Tuesday, September 13, 2005




















The Scholar

Today was Hayden's first day of preschool.

It felt so strange to walk out the door. The last three and a half years of his life flashed through my mind as I drove away. It is still incomprehensible to me that he is really this big already.

When we visited the school initially over the summer, the director suggested we place him in with kids a year older because she thought that curriculum might be more appropriate. When I went to pick him up, I was told by several different teachers there that they have never had a child who could read even close to that level at that school. Not in his class, but in the school. And they have kids who are five years old. They told me he read all the kids' name badges, and they couldn't believe it when he read"Cheyenne." And he read the names of all the games on the shelves, and the titles of the books. She did mention that she was aware of him being so much younger when it came to his attention span. I knew that would be a potential problem. He is so smart, but he is still only three, and acts like a three year old a lot of the time. A three year old who can read and do math and tell time and is basically smarter than me already.
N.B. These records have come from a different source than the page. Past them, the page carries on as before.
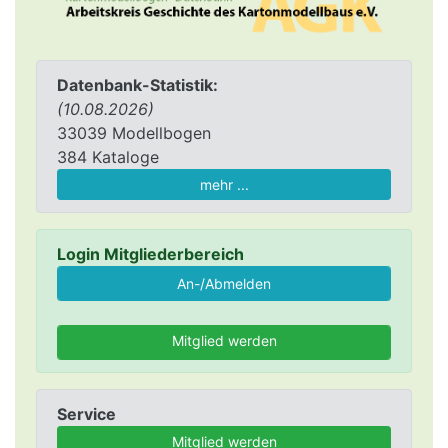
Datenbank-Statistik:
(10.08.2026)
33039 Modellbogen
384 Kataloge
mehr ...
Login Mitgliederbereich
Mitglied werden
Service
Mitglied werden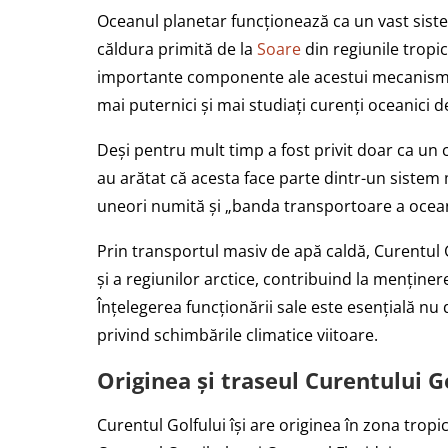
Oceanul planetar funcționează ca un vast siste
căldura primită de la
Soare
din regiunile tropic
importante componente ale acestui mecanism se
mai puternici și mai studiați curenți oceanici d
Deși pentru mult timp a fost privit doar ca un 
au arătat că acesta face parte dintr-un sistem
uneori numită și „banda transportoare a ocea
Prin transportul masiv de apă caldă, Curentul 
și a regiunilor arctice, contribuind la menținer
Înțelegerea funcționării sale este esențială nu
privind schimbările climatice viitoare.
Originea și traseul Curentului G
Curentul Golfului își are originea în zona tropi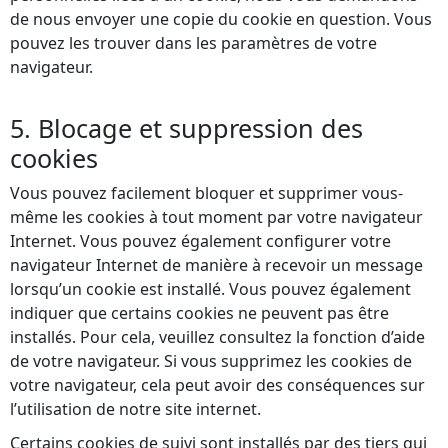
de nous envoyer une copie du cookie en question. Vous
pouvez les trouver dans les paramètres de votre
navigateur.
5. Blocage et suppression des
cookies
Vous pouvez facilement bloquer et supprimer vous-
même les cookies à tout moment par votre navigateur
Internet. Vous pouvez également configurer votre
navigateur Internet de manière à recevoir un message
lorsqu’un cookie est installé. Vous pouvez également
indiquer que certains cookies ne peuvent pas être
installés. Pour cela, veuillez consultez la fonction d’aide
de votre navigateur. Si vous supprimez les cookies de
votre navigateur, cela peut avoir des conséquences sur
l’utilisation de notre site internet.
Certains cookies de suivi sont installés par des tiers qui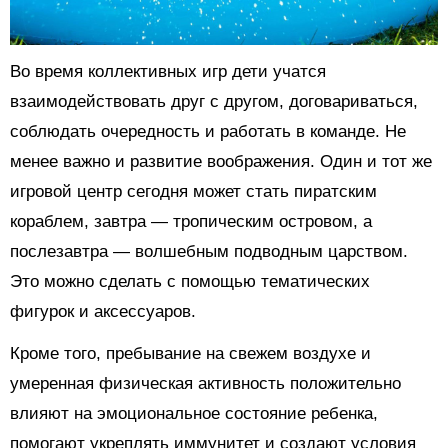
Во время коллективных игр дети учатся
взаимодействовать друг с другом, договариваться,
соблюдать очередность и работать в команде. Не
менее важно и развитие воображения. Один и тот же
игровой центр сегодня может стать пиратским
кораблем, завтра — тропическим островом, а
послезавтра — волшебным подводным царством.
Это можно сделать с помощью тематических
фигурок и аксессуаров.
Кроме того, пребывание на свежем воздухе и
умеренная физическая активность положительно
влияют на эмоциональное состояние ребенка,
помогают укреплять иммунитет и создают условия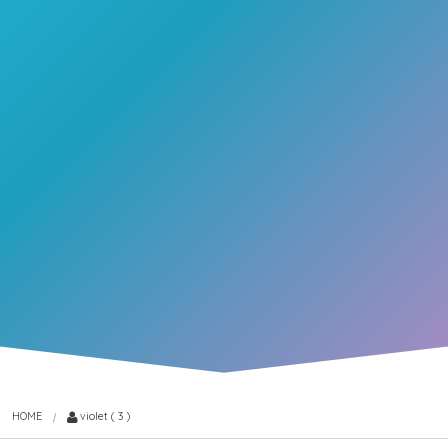
HOME
violet ( 3 )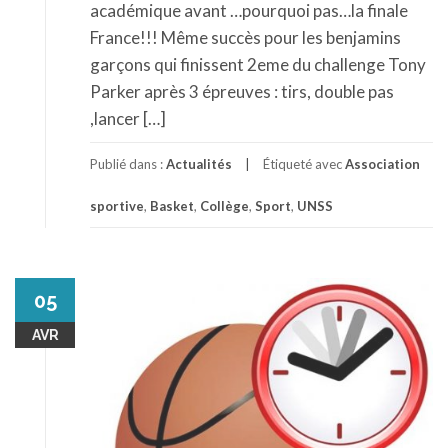
académique avant …pourquoi pas…la finale
France!!! Même succès pour les benjamins
garçons qui finissent 2eme du challenge Tony
Parker après 3 épreuves : tirs, double pas
,lancer […]
Publié dans :
Actualités
Étiqueté avec
Association
sportive
,
Basket
,
Collège
,
Sport
,
UNSS
05
AVR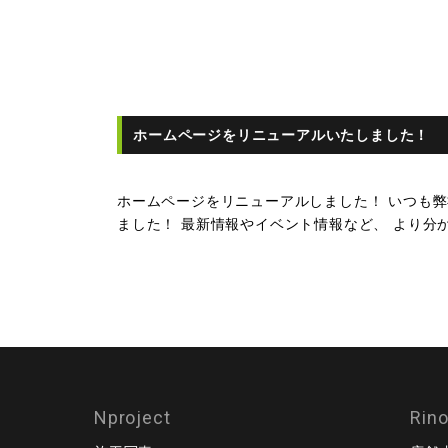
ホームページをリニューアルいたしました！
ホームページをリニューアルしました！ いつも
ました！ 最新情報やイベント情報など、 より分
Nproject
Rin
So, I am hopeful that he will mellow out and go with the flow, but that isn't always his nature. He gets very fixated on things, and doesn't like to be pulled away from his current task. It was only the first day, and the teacher was very, very positive. I just know him well enough to know that if he was doing something and it was circle time, he probably didn't willingly go and sit down.

I am finally starting to really believe that regular schools are just not going to work for him. I am doing some preliminary research to see about getting Hayden tested and possibly putting him in a private school's Kindergarten next year at the age of four, because public schools can't take kids under five - no exceptions. He has already been reading for a year, and he has to wait two more years before he is old enough for traditional kindergarten. I can't imagine what level he will be reading by then, and the other kids will just be starting to learn phonics. Once you know how to read, you only get better. And he's reading at like a 2nd or 3rd grade level now. So, we're definitely looking at alternative programs, and gifted schools. None are close by, and none are even remotely affordable.

I think we'll find the right place for him - it just seems like the perfect situation may be to find a school with other advanced kids his own age rather than having him skip grades, and always be the youngest and the smallest.